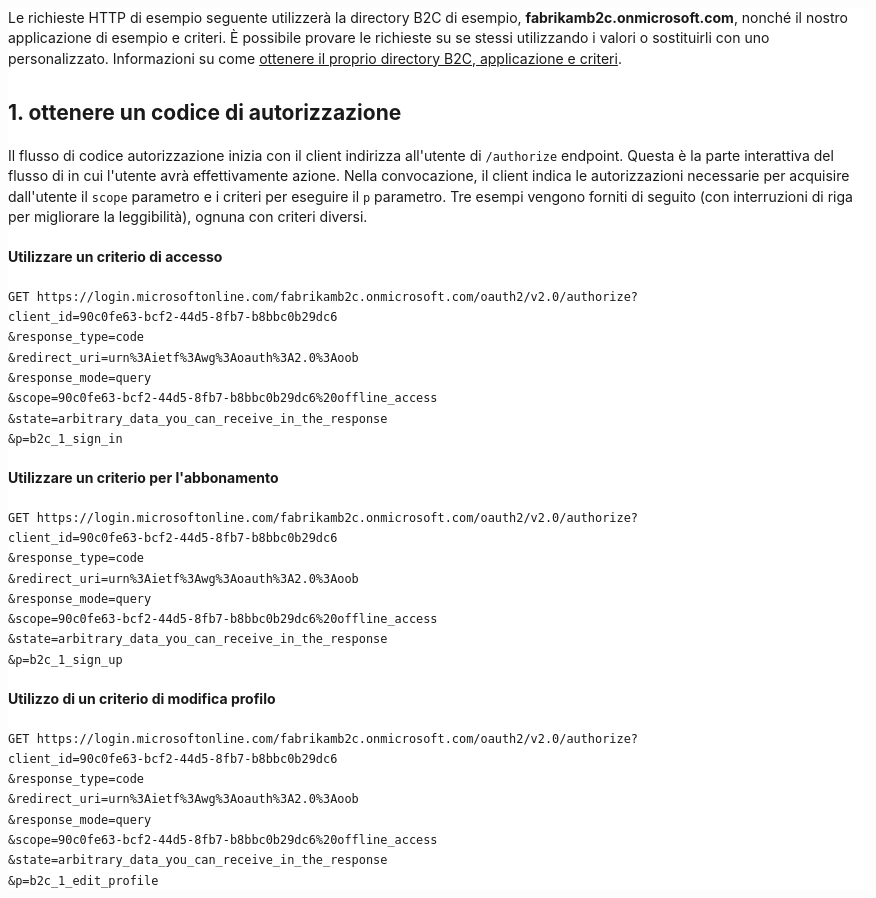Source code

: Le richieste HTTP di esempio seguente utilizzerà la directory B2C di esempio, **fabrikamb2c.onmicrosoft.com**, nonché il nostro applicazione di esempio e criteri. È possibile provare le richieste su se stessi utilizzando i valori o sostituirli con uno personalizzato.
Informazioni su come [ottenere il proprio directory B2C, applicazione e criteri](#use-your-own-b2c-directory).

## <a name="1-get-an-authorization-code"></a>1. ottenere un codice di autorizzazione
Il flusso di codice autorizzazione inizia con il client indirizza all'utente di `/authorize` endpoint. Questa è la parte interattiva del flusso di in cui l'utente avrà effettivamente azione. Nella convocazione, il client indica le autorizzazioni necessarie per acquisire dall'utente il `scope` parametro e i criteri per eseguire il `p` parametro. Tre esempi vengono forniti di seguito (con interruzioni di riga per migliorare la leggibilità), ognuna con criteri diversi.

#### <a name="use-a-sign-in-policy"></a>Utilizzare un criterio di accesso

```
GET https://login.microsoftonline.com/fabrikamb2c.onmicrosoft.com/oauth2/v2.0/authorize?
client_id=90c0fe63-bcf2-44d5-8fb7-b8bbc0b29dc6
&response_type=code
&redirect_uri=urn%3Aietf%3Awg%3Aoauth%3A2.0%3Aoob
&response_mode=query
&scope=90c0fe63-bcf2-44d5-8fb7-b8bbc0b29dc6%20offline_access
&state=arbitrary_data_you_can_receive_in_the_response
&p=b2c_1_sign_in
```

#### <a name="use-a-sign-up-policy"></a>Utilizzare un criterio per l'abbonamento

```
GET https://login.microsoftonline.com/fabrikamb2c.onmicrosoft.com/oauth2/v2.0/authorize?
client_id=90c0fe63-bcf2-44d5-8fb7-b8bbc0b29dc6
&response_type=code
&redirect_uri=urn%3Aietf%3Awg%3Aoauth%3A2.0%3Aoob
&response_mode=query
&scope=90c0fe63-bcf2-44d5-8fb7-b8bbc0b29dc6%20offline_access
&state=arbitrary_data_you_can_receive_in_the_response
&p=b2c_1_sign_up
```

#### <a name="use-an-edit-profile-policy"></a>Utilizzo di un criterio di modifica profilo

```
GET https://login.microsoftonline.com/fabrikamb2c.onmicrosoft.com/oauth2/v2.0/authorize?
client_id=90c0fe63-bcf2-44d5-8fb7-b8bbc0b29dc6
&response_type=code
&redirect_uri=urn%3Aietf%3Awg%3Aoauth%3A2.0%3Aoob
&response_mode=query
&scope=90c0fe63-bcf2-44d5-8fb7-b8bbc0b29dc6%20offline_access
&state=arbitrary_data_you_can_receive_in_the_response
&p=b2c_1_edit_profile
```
________________________
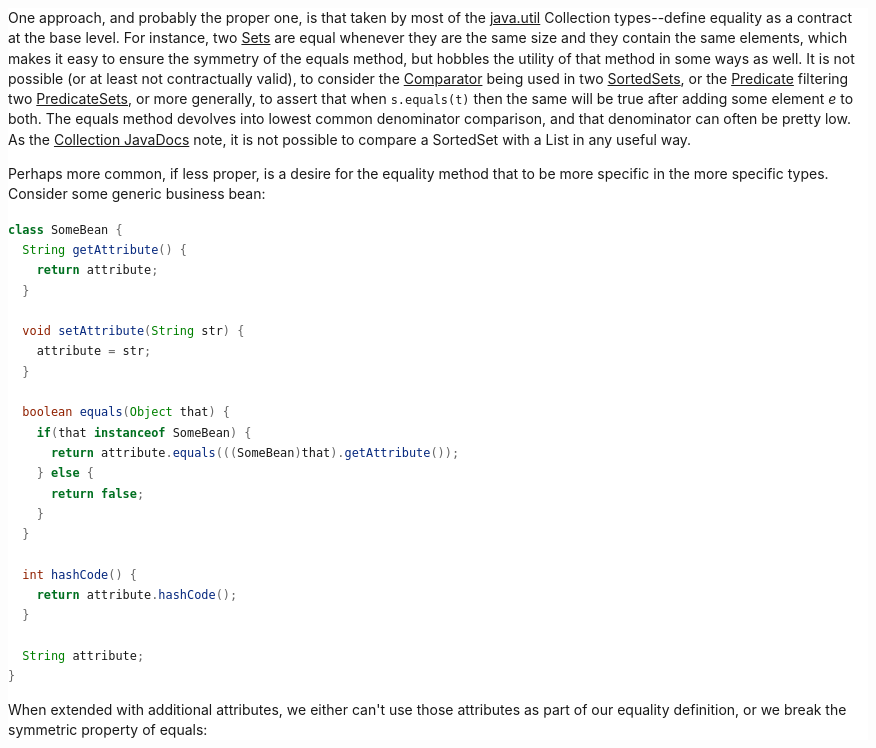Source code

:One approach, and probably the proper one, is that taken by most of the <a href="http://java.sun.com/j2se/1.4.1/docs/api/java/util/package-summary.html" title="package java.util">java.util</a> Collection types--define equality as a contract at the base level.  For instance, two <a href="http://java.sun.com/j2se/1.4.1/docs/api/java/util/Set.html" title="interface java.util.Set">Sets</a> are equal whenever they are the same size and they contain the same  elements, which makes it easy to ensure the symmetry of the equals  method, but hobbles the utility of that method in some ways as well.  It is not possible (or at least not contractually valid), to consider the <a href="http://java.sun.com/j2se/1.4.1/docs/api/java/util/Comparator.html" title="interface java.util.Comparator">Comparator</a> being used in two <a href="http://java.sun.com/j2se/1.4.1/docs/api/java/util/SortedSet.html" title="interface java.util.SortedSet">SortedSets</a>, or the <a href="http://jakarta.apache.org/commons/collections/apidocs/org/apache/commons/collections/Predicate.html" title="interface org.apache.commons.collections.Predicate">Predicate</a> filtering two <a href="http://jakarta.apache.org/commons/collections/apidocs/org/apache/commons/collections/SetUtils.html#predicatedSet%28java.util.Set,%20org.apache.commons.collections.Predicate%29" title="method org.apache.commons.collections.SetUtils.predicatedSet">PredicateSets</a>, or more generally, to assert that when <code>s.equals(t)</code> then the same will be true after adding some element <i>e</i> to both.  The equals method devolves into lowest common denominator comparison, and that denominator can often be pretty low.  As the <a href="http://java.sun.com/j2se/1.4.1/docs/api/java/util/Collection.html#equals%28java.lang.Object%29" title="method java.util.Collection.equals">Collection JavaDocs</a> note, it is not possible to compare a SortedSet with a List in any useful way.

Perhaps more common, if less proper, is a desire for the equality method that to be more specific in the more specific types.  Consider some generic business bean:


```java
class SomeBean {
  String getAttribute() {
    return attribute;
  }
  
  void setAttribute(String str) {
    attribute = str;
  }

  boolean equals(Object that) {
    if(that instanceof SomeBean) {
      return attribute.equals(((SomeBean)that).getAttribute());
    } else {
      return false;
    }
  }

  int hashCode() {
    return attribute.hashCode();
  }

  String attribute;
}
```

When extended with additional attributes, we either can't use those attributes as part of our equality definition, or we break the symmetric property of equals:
________________________
Using the listing above, work out the number of lines that include "String". The reply is that number alone.

REPLY TO THE TASK: 3